CECP, a coalition of CEOs and corporate leaders with the mission of giving back and societal improvement, conducts annual research on "Giving in Numbers." The 2014 edition, the most recent, found that:

  • Corporate community engagement is widely considered a sound business strategy;
  • Employee volunteerism is crucial to helping leading companies engage staff, boost morale, and improve overall job satisfaction; and
  • Among companies offering a company-wide day of service, 80% identified this program as among its most successful.

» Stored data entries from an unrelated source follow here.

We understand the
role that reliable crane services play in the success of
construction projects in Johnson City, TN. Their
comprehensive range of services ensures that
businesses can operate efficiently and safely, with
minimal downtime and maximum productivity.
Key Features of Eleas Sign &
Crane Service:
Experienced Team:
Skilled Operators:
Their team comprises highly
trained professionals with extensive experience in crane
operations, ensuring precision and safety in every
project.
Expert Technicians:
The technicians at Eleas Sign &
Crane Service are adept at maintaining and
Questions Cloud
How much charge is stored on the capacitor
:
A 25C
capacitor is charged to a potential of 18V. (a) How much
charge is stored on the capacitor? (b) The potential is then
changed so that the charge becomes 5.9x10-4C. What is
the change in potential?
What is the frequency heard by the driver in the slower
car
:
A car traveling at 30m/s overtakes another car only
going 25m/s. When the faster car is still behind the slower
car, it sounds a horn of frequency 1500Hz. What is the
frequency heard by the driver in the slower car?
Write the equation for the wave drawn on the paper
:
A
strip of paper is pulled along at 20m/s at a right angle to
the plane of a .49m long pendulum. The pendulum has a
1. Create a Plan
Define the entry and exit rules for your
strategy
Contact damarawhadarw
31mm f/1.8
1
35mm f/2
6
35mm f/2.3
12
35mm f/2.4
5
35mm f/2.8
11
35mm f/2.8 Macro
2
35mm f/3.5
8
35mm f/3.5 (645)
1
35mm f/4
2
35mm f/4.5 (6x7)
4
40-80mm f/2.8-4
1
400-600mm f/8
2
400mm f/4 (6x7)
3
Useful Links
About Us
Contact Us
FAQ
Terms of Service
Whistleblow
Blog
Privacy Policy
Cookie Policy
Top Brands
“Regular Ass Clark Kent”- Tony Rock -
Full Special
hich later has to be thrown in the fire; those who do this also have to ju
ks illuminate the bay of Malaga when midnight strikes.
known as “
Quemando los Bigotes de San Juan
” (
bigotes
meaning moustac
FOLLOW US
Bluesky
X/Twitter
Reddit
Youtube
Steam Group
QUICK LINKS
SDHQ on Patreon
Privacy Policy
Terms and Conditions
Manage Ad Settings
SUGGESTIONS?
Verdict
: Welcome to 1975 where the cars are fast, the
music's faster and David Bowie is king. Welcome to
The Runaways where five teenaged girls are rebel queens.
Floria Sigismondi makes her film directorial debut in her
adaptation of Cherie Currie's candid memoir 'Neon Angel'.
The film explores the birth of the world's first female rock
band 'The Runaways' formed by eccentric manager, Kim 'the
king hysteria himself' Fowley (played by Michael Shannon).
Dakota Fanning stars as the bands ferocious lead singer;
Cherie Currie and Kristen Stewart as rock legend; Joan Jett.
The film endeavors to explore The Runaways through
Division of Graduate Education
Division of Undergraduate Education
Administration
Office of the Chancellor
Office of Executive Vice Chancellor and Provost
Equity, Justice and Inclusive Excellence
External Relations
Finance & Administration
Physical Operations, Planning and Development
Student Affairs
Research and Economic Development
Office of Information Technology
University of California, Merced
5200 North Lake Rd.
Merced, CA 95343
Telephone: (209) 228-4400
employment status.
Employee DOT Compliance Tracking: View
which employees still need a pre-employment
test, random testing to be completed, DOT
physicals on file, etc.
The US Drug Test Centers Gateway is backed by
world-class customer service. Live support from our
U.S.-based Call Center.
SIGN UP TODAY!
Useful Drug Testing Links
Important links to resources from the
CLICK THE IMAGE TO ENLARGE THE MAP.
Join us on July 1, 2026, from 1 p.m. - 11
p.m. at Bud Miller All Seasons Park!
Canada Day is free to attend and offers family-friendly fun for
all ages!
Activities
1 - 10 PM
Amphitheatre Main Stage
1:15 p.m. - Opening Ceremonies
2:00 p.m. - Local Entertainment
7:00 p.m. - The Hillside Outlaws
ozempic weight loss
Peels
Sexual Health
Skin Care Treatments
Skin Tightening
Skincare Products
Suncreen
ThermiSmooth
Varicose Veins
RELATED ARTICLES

More recent CECP research reveals "companies that increased giving by 10% or more saw a 14% median growth rate in pre-tax profits; companies with the strongest business performance grew giving by the greatest rates. Together, these findings show a relationship that's mutually reinforcing.

"Companies developing sophisticated corporate giving programs that utilize the full breadth of resources to expand their social impact are positioning themselves to deliver long-term value to both their shareholders and society."

Your community notices when you support it. And if monetary gifts are difficult for your business to make, why not encourage staff to take some paid time to "give back"? Consider it an investment in the community, your employees, and the business, itself.